▸ **WORK TO COMPLETE**
Each line of the data below goes into the copy exactly; pictures do not.

DATASET RECORDS START

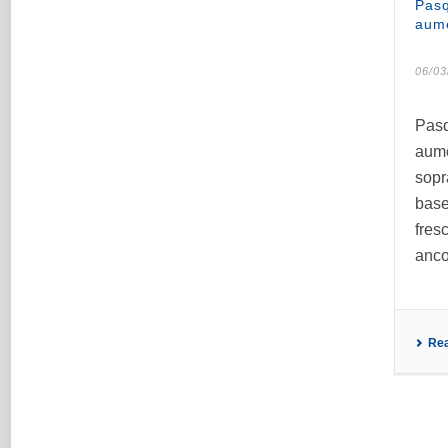
Pasq
aum
06/03
Pasqu
aume
sopra
base
fres
ancor
Re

DATASET RECORDS END

▸ **SOLUTION BELOW**
Pasq
aum
06/03
Pasqu
aume
sopra
base
fres
ancor
Re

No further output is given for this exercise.